_Work to do_:
A. List every recommendation or order about reunification services in the reunification passage, noting who made each one.
B. Answer these questions from the reunification passage:
(i) What had to happen before overnight visitation could begin?
(ii) Why did P.C. begin counseling?
(iii) What reason did the social worker give for mother being unable to complete the case plan?
C. Reproduce the stretch of the reunification passage from "Mother’s visitation with" through "completed individual counseling.".

_Source passage_:
□ □ □ □ □
Mother’s visitation with the children was changed from monitored to
unmonitored, and her visits remained consistent and appropriate. Overnight visitation
could not begin until everyone in the home in which mother was living was fingerprinted.
P.C. began counseling to deal with her separation from mother. Mother received new
referrals for parenting classes and counseling. She completed her parenting classes, but
missed counseling sessions. In a status review report dated July 17, 2006, SSA
recommended that reunification services be continued.
In a status review report addendum dated August 7, 2006, however, SSA
recommended reunification services be terminated. The social worker opined mother
was unable to complete the case plan due to poor follow-through. The juvenile court
again ordered reunification services to continue.
Mother maintained contact with SSA, and completed individual counseling.
□ □ □ □ □
[Stored records]
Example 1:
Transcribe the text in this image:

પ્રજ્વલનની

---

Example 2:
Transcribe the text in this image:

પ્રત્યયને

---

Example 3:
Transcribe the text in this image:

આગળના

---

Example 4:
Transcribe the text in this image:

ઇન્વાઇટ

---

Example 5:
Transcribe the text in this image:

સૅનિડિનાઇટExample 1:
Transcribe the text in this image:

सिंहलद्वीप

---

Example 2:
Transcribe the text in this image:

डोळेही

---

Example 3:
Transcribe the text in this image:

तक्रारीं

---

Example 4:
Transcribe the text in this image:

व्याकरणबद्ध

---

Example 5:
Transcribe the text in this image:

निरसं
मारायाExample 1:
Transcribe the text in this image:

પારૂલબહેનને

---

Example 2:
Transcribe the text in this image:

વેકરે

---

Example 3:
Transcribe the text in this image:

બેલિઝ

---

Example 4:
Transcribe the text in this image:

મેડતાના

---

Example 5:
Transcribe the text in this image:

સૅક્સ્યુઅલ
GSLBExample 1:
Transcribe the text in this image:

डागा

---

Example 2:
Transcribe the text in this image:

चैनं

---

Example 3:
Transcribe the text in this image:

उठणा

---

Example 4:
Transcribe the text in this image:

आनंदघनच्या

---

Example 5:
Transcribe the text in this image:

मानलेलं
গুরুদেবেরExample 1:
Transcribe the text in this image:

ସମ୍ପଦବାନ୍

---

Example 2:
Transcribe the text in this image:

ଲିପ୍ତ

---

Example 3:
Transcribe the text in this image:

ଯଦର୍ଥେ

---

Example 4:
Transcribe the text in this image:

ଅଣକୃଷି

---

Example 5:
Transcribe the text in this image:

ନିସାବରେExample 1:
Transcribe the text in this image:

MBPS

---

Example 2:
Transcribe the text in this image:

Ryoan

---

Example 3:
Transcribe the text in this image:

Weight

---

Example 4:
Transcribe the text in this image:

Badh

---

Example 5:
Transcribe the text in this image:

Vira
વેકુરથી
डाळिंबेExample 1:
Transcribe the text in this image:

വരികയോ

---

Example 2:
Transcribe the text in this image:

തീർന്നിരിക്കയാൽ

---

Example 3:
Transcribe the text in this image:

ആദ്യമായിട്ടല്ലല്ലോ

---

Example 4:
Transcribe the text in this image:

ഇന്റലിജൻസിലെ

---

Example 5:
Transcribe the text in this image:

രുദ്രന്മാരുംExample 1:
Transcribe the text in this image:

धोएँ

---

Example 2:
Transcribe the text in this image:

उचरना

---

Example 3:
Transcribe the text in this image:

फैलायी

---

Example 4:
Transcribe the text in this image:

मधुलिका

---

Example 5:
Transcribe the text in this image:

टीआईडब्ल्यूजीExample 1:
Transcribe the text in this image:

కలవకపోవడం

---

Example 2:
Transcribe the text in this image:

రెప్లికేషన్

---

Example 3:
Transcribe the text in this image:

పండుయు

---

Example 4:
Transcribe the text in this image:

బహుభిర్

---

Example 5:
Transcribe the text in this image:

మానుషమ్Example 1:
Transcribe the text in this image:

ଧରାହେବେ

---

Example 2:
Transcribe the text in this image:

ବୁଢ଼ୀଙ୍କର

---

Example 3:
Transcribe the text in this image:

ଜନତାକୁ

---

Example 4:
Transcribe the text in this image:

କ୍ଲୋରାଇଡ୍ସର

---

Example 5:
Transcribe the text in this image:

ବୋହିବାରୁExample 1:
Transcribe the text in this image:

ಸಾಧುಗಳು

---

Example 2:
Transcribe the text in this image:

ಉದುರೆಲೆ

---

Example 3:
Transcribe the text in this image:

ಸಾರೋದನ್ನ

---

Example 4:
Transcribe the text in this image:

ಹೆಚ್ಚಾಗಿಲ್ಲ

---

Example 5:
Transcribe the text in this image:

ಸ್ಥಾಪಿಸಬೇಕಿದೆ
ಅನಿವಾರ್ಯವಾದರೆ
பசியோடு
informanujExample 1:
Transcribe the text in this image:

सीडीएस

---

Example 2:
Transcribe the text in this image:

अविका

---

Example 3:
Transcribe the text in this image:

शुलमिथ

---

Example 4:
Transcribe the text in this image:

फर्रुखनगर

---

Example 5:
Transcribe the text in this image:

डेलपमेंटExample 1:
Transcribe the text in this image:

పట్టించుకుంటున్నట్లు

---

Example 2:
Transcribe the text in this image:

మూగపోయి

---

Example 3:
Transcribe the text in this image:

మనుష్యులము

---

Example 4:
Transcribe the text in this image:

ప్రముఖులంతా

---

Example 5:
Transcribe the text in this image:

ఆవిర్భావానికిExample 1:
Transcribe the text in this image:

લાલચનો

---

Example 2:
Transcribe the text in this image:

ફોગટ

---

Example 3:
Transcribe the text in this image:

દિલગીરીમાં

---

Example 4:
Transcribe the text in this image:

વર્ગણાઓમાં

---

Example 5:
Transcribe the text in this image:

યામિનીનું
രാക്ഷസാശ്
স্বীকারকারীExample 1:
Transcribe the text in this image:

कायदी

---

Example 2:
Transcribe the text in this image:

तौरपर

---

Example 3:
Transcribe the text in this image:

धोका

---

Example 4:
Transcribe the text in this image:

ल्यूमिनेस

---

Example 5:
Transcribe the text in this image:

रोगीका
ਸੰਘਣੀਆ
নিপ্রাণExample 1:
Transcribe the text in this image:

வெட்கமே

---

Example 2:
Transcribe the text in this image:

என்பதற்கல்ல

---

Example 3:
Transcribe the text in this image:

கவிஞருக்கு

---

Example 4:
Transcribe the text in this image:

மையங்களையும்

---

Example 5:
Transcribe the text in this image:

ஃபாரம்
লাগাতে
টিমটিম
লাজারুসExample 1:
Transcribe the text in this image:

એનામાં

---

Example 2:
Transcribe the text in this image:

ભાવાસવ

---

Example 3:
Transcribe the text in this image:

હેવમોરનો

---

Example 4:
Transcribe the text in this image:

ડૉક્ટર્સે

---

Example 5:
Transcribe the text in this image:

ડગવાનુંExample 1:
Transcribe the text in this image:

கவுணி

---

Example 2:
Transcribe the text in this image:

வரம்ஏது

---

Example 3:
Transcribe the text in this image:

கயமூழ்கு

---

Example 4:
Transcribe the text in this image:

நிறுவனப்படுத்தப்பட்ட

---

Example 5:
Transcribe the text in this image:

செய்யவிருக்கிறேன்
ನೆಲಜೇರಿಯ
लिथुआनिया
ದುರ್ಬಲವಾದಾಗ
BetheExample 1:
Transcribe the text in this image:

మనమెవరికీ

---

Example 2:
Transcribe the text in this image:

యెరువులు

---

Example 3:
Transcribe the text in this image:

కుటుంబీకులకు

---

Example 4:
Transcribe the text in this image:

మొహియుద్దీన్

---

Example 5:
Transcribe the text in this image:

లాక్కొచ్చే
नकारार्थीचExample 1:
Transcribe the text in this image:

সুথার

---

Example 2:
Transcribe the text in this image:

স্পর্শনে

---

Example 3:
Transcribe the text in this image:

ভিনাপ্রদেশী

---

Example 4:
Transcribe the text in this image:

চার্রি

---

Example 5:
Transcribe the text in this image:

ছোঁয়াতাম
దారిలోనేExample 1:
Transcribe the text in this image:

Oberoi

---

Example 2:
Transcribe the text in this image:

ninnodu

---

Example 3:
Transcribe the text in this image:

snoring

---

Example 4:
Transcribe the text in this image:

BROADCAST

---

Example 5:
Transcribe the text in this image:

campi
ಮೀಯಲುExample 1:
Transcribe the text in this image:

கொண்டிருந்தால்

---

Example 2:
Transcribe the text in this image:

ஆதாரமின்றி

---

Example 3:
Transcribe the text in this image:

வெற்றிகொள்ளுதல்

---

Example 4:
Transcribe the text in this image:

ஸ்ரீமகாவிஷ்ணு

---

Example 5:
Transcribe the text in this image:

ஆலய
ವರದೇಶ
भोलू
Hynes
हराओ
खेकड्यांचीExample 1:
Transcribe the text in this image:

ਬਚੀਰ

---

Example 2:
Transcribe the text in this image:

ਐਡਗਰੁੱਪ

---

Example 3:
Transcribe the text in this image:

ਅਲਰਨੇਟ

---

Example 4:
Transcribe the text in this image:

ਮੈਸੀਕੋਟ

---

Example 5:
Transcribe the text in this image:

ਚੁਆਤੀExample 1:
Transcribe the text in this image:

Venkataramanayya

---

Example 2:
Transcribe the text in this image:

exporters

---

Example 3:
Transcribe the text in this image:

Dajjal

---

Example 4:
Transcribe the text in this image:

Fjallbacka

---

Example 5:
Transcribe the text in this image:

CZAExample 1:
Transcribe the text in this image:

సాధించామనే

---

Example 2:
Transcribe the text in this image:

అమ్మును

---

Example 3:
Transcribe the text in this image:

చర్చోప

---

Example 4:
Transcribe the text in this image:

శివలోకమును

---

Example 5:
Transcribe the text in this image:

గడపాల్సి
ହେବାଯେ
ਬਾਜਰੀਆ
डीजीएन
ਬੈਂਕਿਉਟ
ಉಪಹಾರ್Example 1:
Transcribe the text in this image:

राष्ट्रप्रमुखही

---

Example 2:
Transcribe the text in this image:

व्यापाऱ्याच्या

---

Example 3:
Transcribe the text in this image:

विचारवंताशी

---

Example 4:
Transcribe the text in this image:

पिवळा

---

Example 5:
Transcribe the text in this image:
□ □ □ □ □
_Solution set_:
A.
- SSA recommended that reunification services be continued (status review report dated July 17, 2006).
- SSA recommended that reunification services be terminated (status review report addendum dated August 7, 2006).
- The juvenile court again ordered reunification services to continue.

B.
(i) Everyone in the home where mother was living had to be fingerprinted.
(ii) To deal with her separation from mother.
(iii) Poor follow-through.

C.
Mother’s visitation with the children was changed from monitored to
unmonitored, and her visits remained consistent and appropriate. Overnight visitation
could not begin until everyone in the home in which mother was living was fingerprinted.
P.C. began counseling to deal with her separation from mother. Mother received new
referrals for parenting classes and counseling. She completed her parenting classes, but
missed counseling sessions. In a status review report dated July 17, 2006, SSA
recommended that reunification services be continued.
In a status review report addendum dated August 7, 2006, however, SSA
recommended reunification services be terminated. The social worker opined mother
was unable to complete the case plan due to poor follow-through. The juvenile court
again ordered reunification services to continue.
Mother maintained contact with SSA, and completed individual counseling.